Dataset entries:
● ● ● ● ● ● ●
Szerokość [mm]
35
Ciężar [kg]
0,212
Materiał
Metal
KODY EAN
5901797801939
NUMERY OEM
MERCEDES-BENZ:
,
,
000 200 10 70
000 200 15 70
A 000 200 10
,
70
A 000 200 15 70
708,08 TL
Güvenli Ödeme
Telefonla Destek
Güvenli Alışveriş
● ● ● ● ● ● ●
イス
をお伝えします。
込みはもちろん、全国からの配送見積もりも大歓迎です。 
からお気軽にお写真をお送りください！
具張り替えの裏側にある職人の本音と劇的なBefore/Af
● ● ● ● ● ● ●
**GOAL OF THE EXERCISE**
I'd like the lines above from the one with "Güvenli Ödeme" up to and including the one with "Güvenli Alışveriş" copied exactly, with no other lines.

**RESPONSE BELOW**
Güvenli Ödeme
Telefonla Destek
Güvenli Alışveriş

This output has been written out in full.